Als einzig zugelassener Grußredner überbrachte Schweinfurts OB Sebastian Remelé Worte der Wertschätzung, Anerkennung und des Dankes. Er rekurrierte auf das Gründungsdatum 1917 und schlug einen Zeitbogen von diesem vorletzten Kriegs- und Hungerjahr zur Gegenwart: Damals habe es nur eine Fürsorgeschwester für zehn Bewohner gegeben, heute 124 Pflegekräfte für die 138 HausbewohnerInnen. Damals hätten nur wenige Menschen das Rentenalter erreicht oder - falls doch - es keine fünf Jahre überlebt. Heute aber beginne erst mit 65 Jahren ein neuer Lebensabschnitt.
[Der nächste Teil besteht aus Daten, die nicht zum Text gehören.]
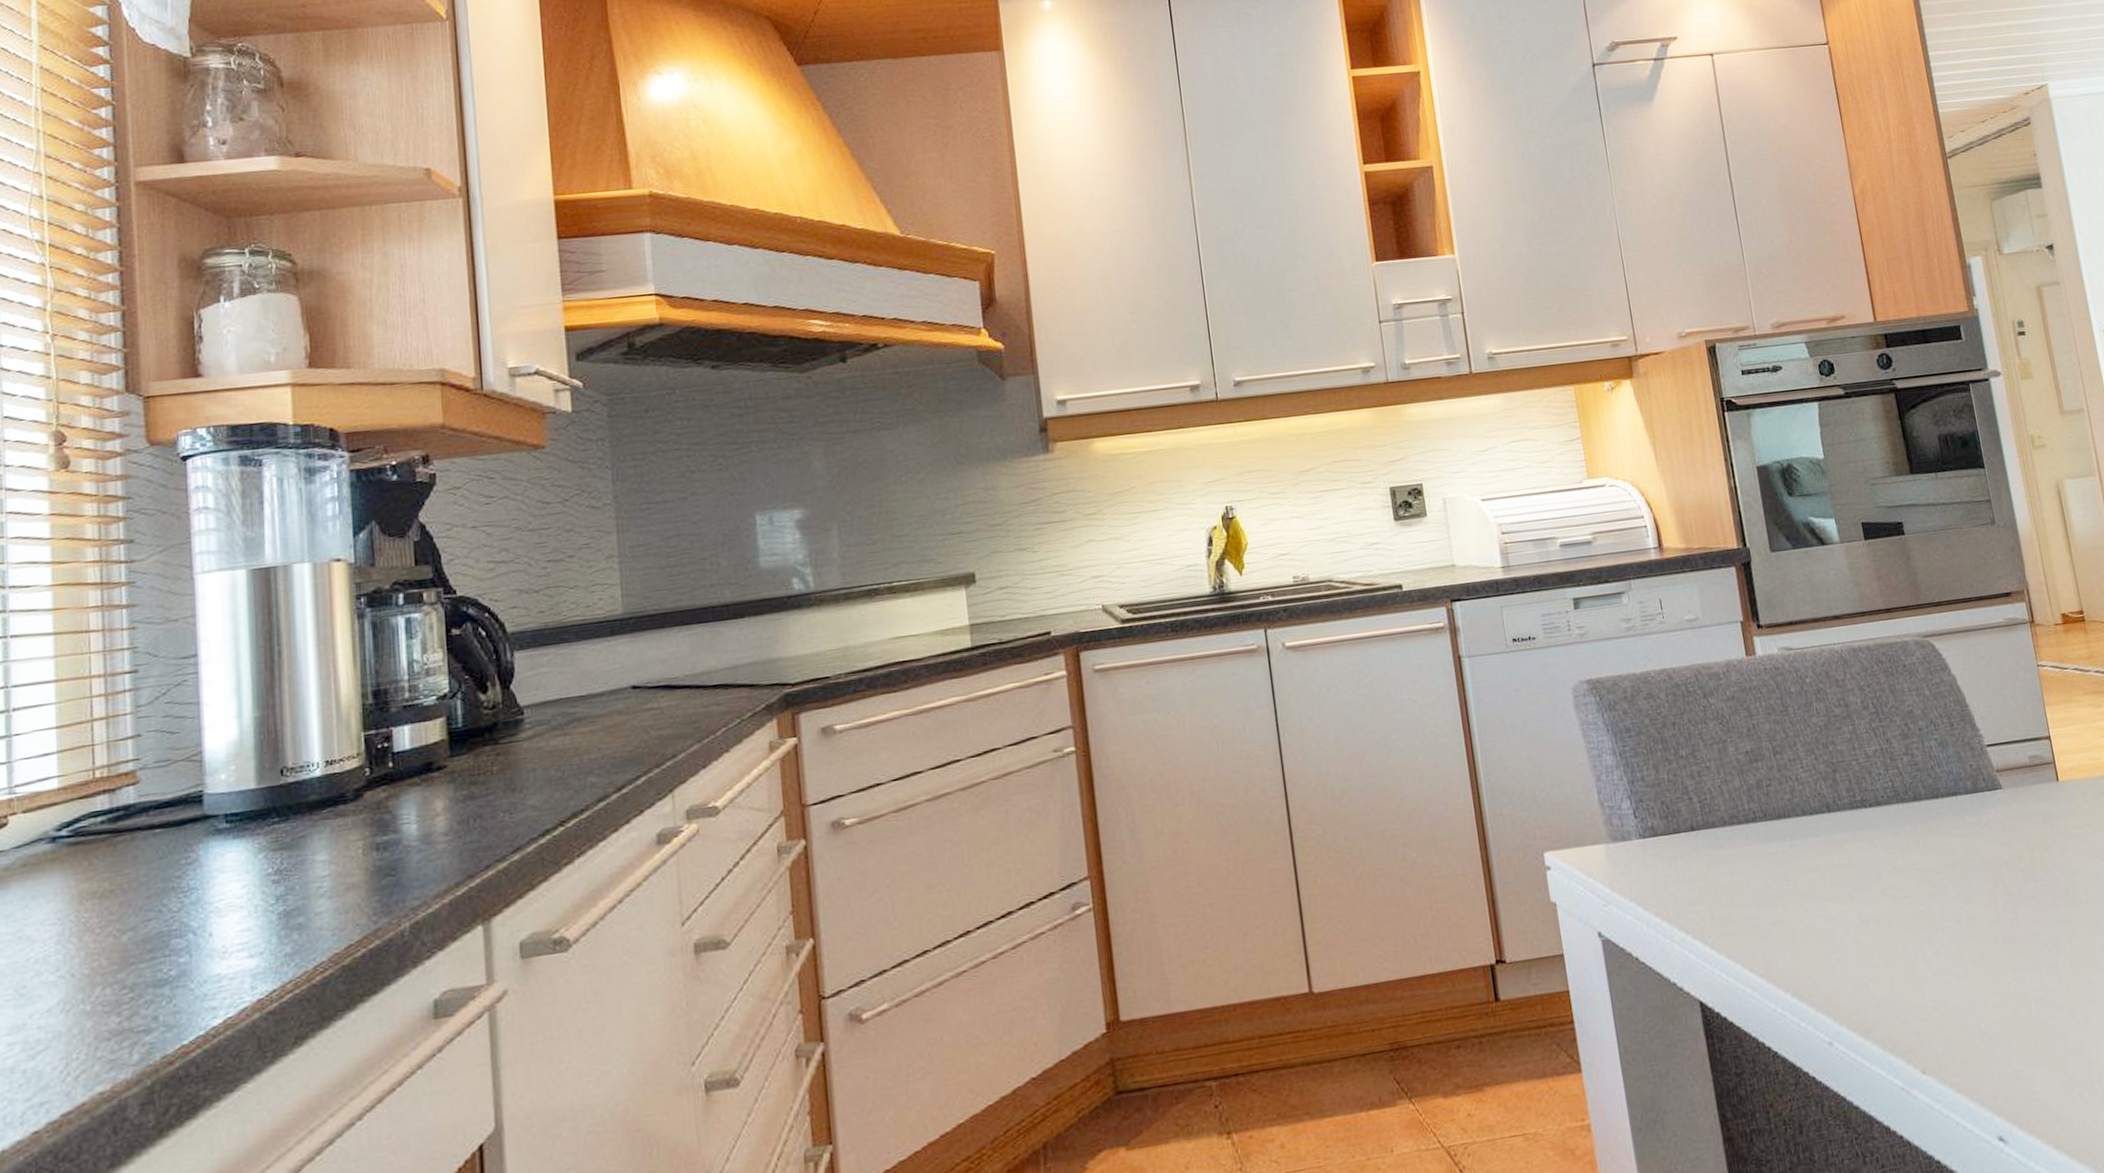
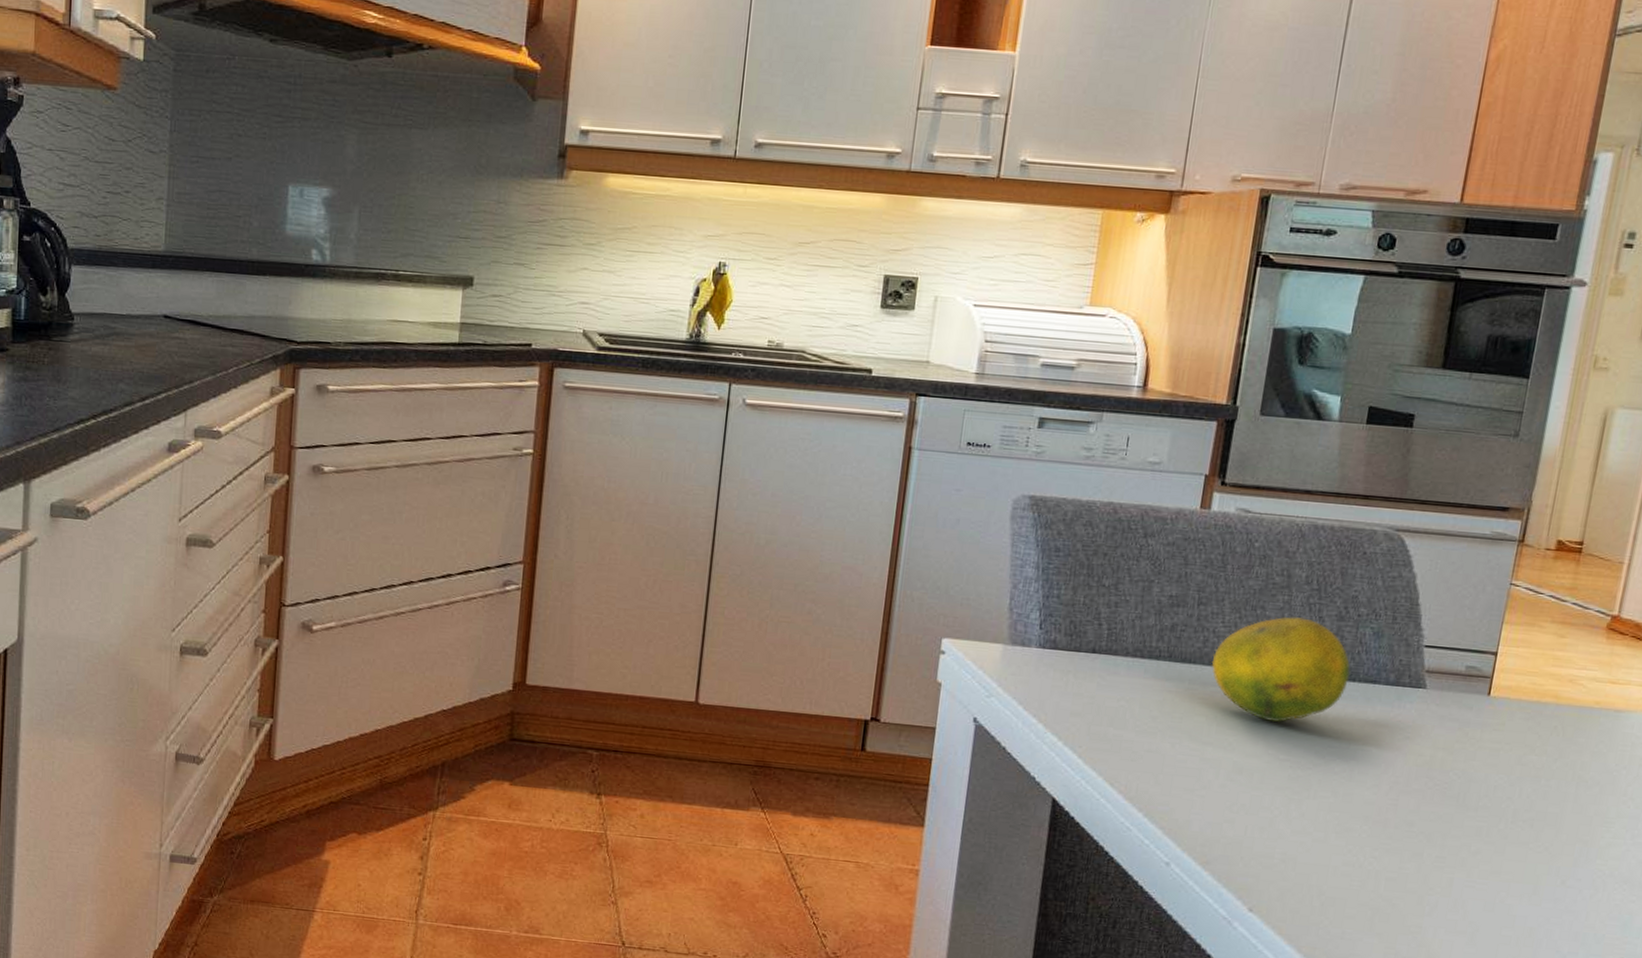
fruit: none [1803,744,1934,861] -> present [1211,616,1351,723]

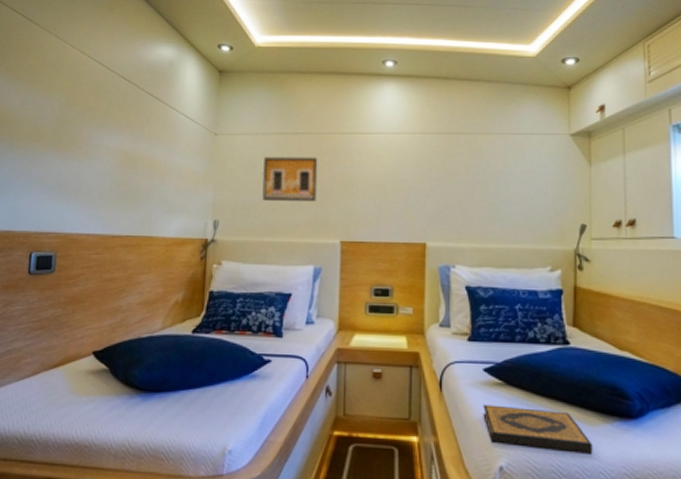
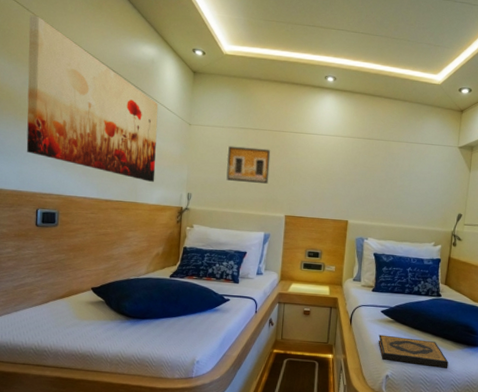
wall art: none [22,26,178,209] -> present [26,15,159,182]

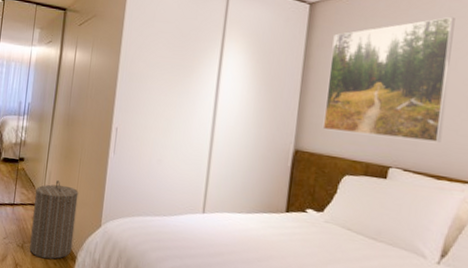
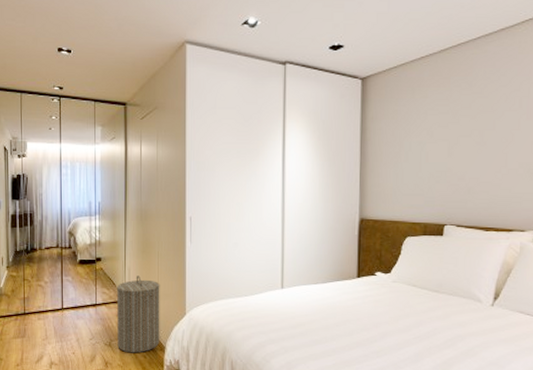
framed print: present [322,16,455,142] -> none [383,81,490,198]

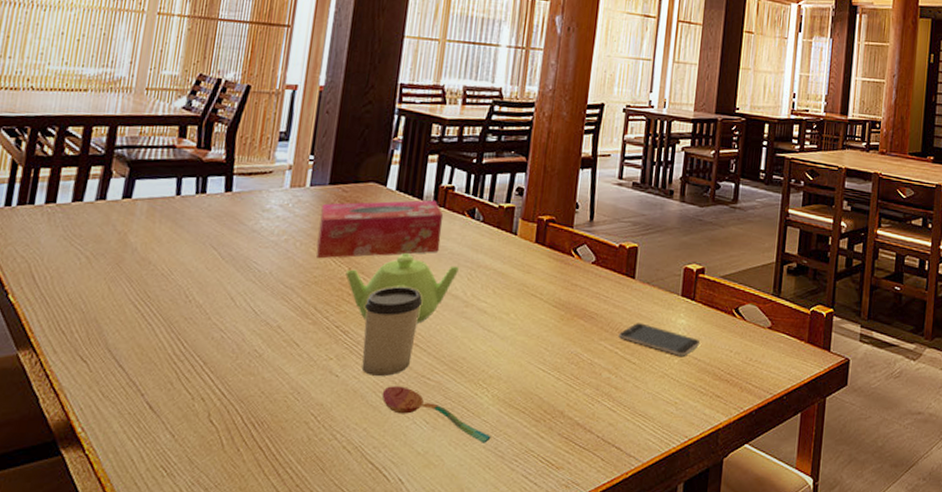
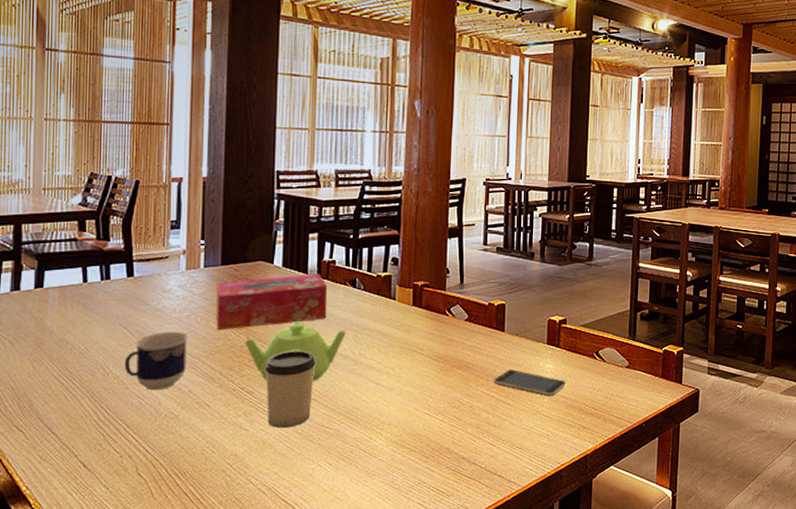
cup: none [209,256,284,324] -> present [124,331,188,391]
soupspoon: present [381,386,491,443] -> none [288,435,388,479]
Von daher sei das Wilhelm-Löhe-Haus „eine wichtige Einrichtung der Daseinsfürsorge“.

„100 gute Gründe“ soll es für das Wilhelm-Löhe-Haus geben. So die Reklame. Laut Pfr. Keßler-Rosa hat man es auf bisher 58 gebracht. Darum animierte er dazu, weitere Gründe zu notieren, um die Zahl hundert zu erreichen. Zugleich lud er zu kostenloser Verköstigung und gruppenweise zum Hausrundgang ein. Diese Führungen waren bemerkenswert frequentiert. Die auffallend fachkundigen Fragen des Publikums verrieten eigenes Interesse bzw. das ihrer Angehörigen an einer Unterbringung im Seniorenzentrum in absehbarer Zeit, zumindest als Tagespflegegast, was Pflegedienstleiterin Christiane Schmitt den „Einstieg ins Heim zur Dauerpflege“ nannte. Inzwischen zeigte sich über dem Gebäudeensemble ein wolkenloser, strahlend blauer Himmel.